§ Задание 1:
Какой провинции, согласно тексту об Арабском халифате, посвящена отдельная глава?

Арабский халифат. Золотой век ислама
Шрифт:
Обычные концепции востоковедения весьма нуждаются в исправлении, и нам следует ими пренебречь, во всяком случае применительно к тому периоду истории ислама, когда арабы оставались правящим народом. Здесь на первом плане фактически стоит политика, а не влияние цивилизации, и полностью поглощает внимание изучающего. Политика означает не фатум в форме абсолютного деспотизма, а священное дело всех мусульман, в котором они принимают участие телом и душой, даже если это происходит без понимания характера и пределов человеческого содружества. Они колеблются под влиянием универсальных тенденций, религиозных, национальных и социальных. Слияние этих тенденций и их соперничество с существующим порядком вещей, который был редко представлен длительными царствованиями и долгожителями [34] , создает значительную неразбериху, и обзор становится тем труднее, что место действия включает в себя целые народы и страны, простирающиеся от Индийского до Атлантического океана. Эта вводная глава казалась мне необходимой в качестве подготовки и руководства, чтобы читатель мог понять и удержать нить следующего далее повествования, а также не дать ему прийти к ошибочному мнению, что нижеследующие изыскания по истории древнейшего ислама носят исчерпывающий характер. Их главная тема – Омейяды, борьба арабской власти с противоборствующими силами и ее окончательное подчинение перед лицом революции, которая продолжалась с конца Мединского халифата. Здесь нам не хватит места, чтобы досконально рассмотреть все точки зрения сторон и провинций, хотя это было бы чрезвычайно важно для верного понимания ислама. В отдельной главе я собрал некоторые сведения о представляющей особый интерес провинции Хорасан. Что касается хариджитов и шиитов, а также войн с византийцами того периода, то я отсылаю читателей к лекциям, напечатанным в Nachrichten der philosophisch-historischen Klasse der G"ottinger Gesellschaft der Wissenschaften, 1901.

§ Задание 2:
Выведите без изменений все строки из записей ниже. Картинки в ответ не включайте.

§ Предоставленные записи:
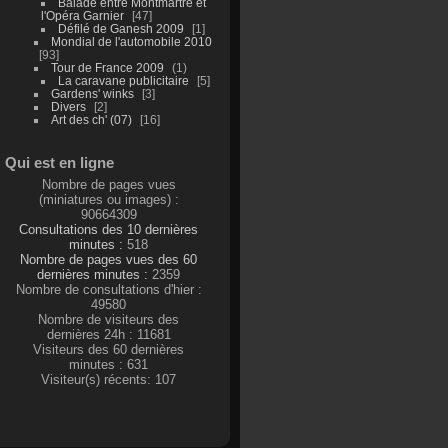
Balade entre Montmartre et
l'Opéra Garnier
47
Défilé de Ganesh 2009
1
Mondial de l'automobile 2010
93
Tour de France 2009
1
La caravane publicitaire
5
Gardens' winks
3
Divers
2
Art des ch' (07)
16
Qui est en ligne
Nombre de pages vues
(miniatures ou images) :
90664309
Consultations des 10 dernières
minutes :
518
Nombre de pages vues des 60
dernières minutes :
2359
Nombre de consultations d'hier :
49580
Nombre de visiteurs des
dernières 24h : 11681
Visiteurs des 60 dernières
minutes : 631
Visiteur(s) récents: 107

§ Поле ответа 1:
Провинции Хорасан.

§ Поле ответа 2:
Balade entre Montmartre et
l'Opéra Garnier
47
Défilé de Ganesh 2009
1
Mondial de l'automobile 2010
93
Tour de France 2009
1
La caravane publicitaire
5
Gardens' winks
3
Divers
2
Art des ch' (07)
16
Qui est en ligne
Nombre de pages vues
(miniatures ou images) :
90664309
Consultations des 10 dernières
minutes :
518
Nombre de pages vues des 60
dernières minutes :
2359
Nombre de consultations d'hier :
49580
Nombre de visiteurs des
dernières 24h : 11681
Visiteurs des 60 dernières
minutes : 631
Visiteur(s) récents: 107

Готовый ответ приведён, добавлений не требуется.